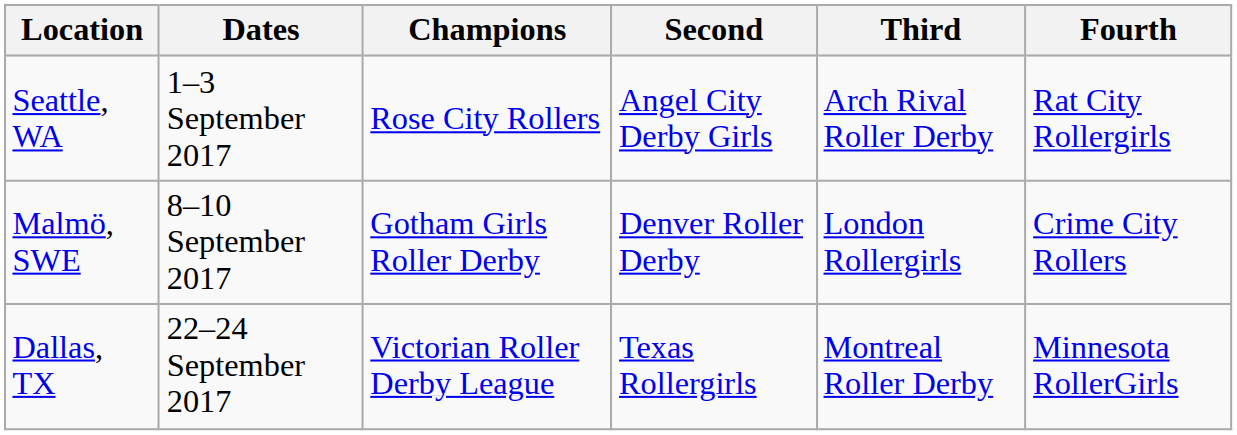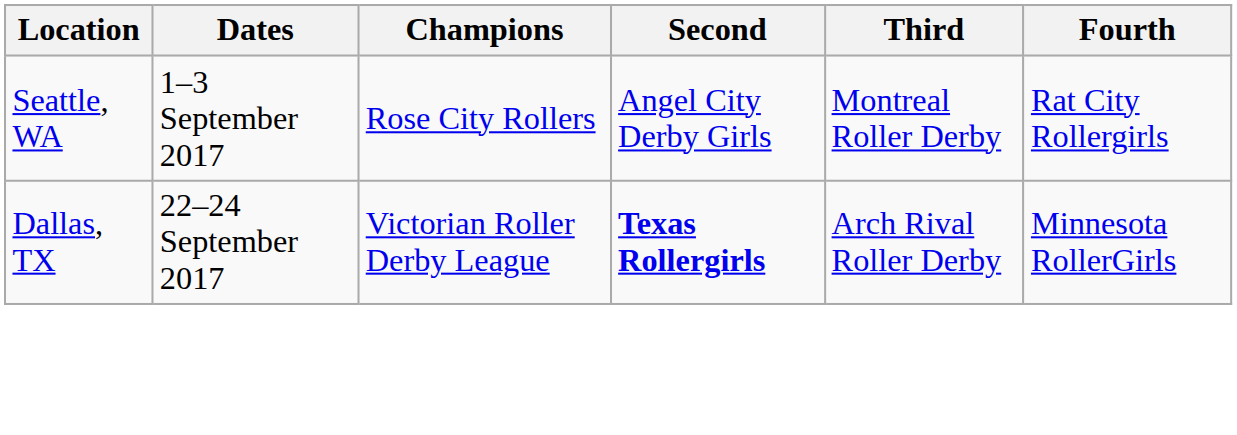Seattle, WA | Third: Arch Rival Roller Derby -> Montreal Roller Derby
- row: Malmö, SWE | 8–10 September 2017 | Gotham Girls Roller Derby | Denver Roller Derby | London Rollergirls | Crime City Rollers
Dallas, TX | Second: normal -> bold
Dallas, TX | Third: Montreal Roller Derby -> Arch Rival Roller Derby
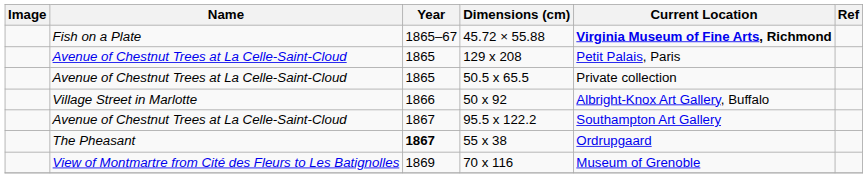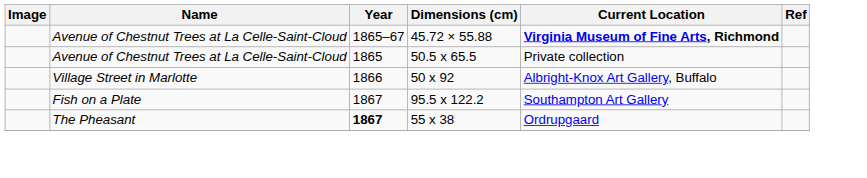45.72 × 55.88 | Name: Fish on a Plate -> Avenue of Chestnut Trees at La Celle-Saint-Cloud
- row: Avenue of Chestnut Trees at La Celle-Saint-Cloud | 1865 | 129 x 208 | Petit Palais, Paris
95.5 x 122.2 | Name: Avenue of Chestnut Trees at La Celle-Saint-Cloud -> Fish on a Plate
- row: View of Montmartre from Cité des Fleurs to Les Batignolles | 1869 | 70 x 116 | Museum of Grenoble
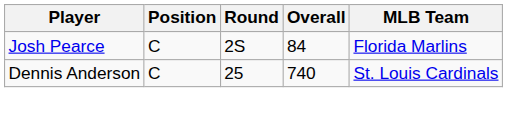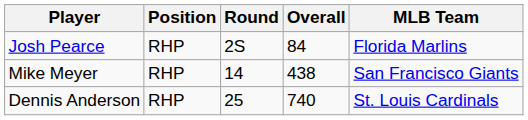Josh Pearce | Position: C -> RHP
+ row: Mike Meyer | RHP | 14 | 438 | San Francisco Giants
Dennis Anderson | Position: C -> RHP
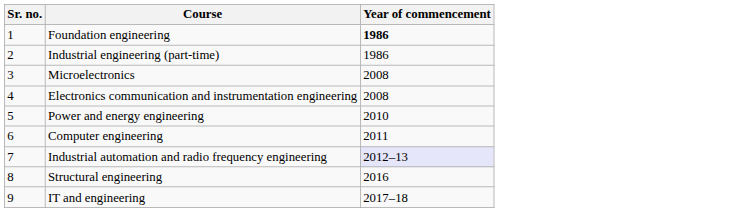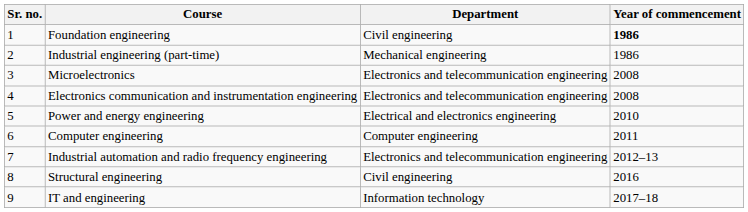+ column: Department | Civil engineering | Mechanical engineering | Electronics and telecommunication engineering | Electronics and telecommunication engineering | Electrical and electronics engineering | Computer engineering | Electronics and telecommunication engineering | Civil engineering | Information technology
Industrial automation and radio frequency engineering | Year of commencement: lavender background -> no background
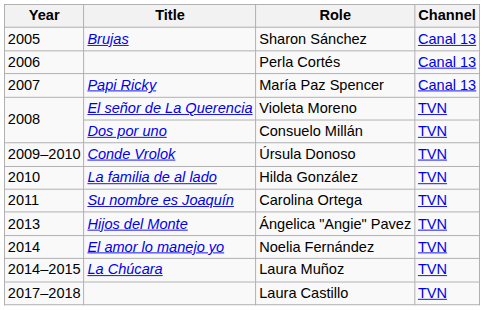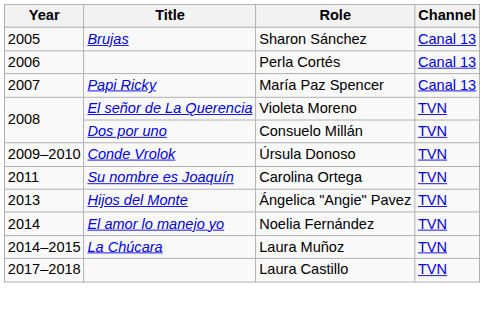- row: 2010 | La familia de al lado | Hilda González | TVN
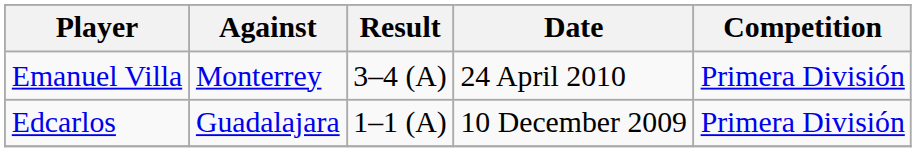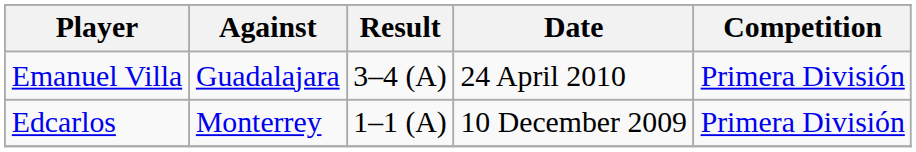Emanuel Villa | Against: Monterrey -> Guadalajara
Edcarlos | Against: Guadalajara -> Monterrey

* EXERCISE *
Reproduce all the records above with every occurrence of "Roller Derby" changed to "Roller Derby League" and nothing else altered. Omit the pictures from the reproduced records.

* RESPONSE TO THE TASK *
Seattle, WA | Third: Arch Rival Roller Derby League -> Montreal Roller Derby League
- row: Malmö, SWE | 8–10 September 2017 | Gotham Girls Roller Derby League | Denver Roller Derby League | London Rollergirls | Crime City Rollers
Dallas, TX | Second: normal -> bold
Dallas, TX | Third: Montreal Roller Derby League -> Arch Rival Roller Derby League
45.72 × 55.88 | Name: Fish on a Plate -> Avenue of Chestnut Trees at La Celle-Saint-Cloud
- row: Avenue of Chestnut Trees at La Celle-Saint-Cloud | 1865 | 129 x 208 | Petit Palais, Paris
95.5 x 122.2 | Name: Avenue of Chestnut Trees at La Celle-Saint-Cloud -> Fish on a Plate
- row: View of Montmartre from Cité des Fleurs to Les Batignolles | 1869 | 70 x 116 | Museum of Grenoble
Josh Pearce | Position: C -> RHP
+ row: Mike Meyer | RHP | 14 | 438 | San Francisco Giants
Dennis Anderson | Position: C -> RHP
+ column: Department | Civil engineering | Mechanical engineering | Electronics and telecommunication engineering | Electronics and telecommunication engineering | Electrical and electronics engineering | Computer engineering | Electronics and telecommunication engineering | Civil engineering | Information technology
Industrial automation and radio frequency engineering | Year of commencement: lavender background -> no background
- row: 2010 | La familia de al lado | Hilda González | TVN
Emanuel Villa | Against: Monterrey -> Guadalajara
Edcarlos | Against: Guadalajara -> Monterrey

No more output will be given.